Colocação do adjectivo (antes ou depois do substantivo)
No meu tempo, aprendi na escola que «novo carro» e «carro novo» não significavam a mesma coisa; assim como «bonita rapariga» e «rapariga bonita», «mau homem» e «homem mau», «fino bigode» e «bigode fino», «forte homem» e «homem forte», etc. Será que o que me ensinaram ainda é válido ou por efeito de tanto se "macaquear" as falas estrangeiras ficou definitivamente fora de moda e substituído por uma maneira de falar cada vez mais "martelada", medíocre, feia e, às vezes, até irracional? Já ouvi chamarem aos arquivos distritais, «distritais artigos»... Entendo que evolução não é sinónimo de destruição! Despeço-me desde já grata.

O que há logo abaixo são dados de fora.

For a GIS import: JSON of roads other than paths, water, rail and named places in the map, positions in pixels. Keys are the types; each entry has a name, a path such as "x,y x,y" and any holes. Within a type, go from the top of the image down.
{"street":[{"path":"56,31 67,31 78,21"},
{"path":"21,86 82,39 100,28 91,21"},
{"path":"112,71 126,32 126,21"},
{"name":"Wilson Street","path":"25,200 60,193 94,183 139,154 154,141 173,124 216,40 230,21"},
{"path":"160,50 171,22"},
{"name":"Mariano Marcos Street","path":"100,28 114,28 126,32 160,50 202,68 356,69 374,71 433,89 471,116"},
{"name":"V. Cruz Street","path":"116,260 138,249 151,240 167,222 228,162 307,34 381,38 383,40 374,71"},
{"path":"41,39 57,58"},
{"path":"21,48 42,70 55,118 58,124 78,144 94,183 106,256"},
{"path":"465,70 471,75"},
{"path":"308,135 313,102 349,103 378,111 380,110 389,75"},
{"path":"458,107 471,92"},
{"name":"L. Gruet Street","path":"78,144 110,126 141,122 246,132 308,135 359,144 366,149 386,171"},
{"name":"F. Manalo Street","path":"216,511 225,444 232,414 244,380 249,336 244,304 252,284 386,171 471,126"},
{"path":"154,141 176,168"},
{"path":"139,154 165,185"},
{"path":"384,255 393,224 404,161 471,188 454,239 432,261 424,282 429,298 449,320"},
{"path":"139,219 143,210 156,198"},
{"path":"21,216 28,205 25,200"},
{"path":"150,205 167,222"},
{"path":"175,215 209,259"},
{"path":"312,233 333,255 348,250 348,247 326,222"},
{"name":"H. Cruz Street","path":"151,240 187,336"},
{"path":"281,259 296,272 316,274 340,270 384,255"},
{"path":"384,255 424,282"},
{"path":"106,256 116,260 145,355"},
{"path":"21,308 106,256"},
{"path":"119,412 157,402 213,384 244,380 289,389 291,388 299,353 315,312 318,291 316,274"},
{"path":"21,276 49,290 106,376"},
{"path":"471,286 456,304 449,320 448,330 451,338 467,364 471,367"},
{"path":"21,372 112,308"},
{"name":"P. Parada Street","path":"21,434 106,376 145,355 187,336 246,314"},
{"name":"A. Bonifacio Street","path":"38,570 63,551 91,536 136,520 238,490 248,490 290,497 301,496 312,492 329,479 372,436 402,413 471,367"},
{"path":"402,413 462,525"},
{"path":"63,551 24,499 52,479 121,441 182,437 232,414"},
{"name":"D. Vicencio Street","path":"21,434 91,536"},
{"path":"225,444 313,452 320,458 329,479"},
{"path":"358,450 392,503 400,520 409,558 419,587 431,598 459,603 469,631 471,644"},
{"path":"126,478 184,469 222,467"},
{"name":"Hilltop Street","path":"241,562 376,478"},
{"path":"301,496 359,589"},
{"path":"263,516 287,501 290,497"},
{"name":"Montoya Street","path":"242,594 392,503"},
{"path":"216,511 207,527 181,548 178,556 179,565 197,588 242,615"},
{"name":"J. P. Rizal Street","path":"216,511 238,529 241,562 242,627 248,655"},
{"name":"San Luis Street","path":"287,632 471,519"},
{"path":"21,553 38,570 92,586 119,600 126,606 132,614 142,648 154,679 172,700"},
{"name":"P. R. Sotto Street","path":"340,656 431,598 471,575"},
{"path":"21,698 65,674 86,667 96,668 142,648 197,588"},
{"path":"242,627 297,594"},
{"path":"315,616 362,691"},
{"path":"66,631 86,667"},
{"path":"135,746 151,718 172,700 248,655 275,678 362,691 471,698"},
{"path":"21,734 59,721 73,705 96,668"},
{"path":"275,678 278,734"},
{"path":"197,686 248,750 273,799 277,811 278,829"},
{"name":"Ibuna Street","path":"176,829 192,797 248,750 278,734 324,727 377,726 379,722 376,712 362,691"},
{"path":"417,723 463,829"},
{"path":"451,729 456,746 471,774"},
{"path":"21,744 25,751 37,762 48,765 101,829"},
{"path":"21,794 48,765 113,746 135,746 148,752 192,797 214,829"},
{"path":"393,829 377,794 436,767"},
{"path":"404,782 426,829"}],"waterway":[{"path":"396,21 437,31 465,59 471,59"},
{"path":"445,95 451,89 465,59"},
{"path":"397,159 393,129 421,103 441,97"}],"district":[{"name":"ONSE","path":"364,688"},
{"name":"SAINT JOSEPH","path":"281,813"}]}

Vírgula depois de pontos de exclamação e de interrogação, novamente
Fiquei esclarecido quanto à explicação que o Sr. Dr. José Neves Henriques deu sobre o uso da vírgula depois de pontos de exclamação e de interrogação. Entretanto, agora estou novamente embaraçado pois encontrei os casos que abaixo indico e que parecem não se ajustar àquela explicação: - Ai!, até admira!... - Ah!, suba, Sebastião, suba! Quer subir? - Luísa, Luísa!, o que queres tu fazer? Não podemos romper assim! Escuta... (in "O Primo Basílio", de Eça de Queirós) - Jesus!, que mocetão!... - Oh!, decerto que não... - Ah!, e o boticário entenderia as receitas que escreveu? (in "As Pupilas do Senhor Reitor", de Júlio Dinis) - De notar que Camilo Castelo Branco optou por não usar vírgulas em casos semelhantes: - Ah! sim? Cuidei que o tempo parara aqui no século doze... - Ah! já sei, e a D. Teresinha Albuquerque. (in "Amor de Perdição") Parece-me que estes casos têm que ver mais com o estilo literário de cada autor. Não será assim? Agradeço os vossos comentários.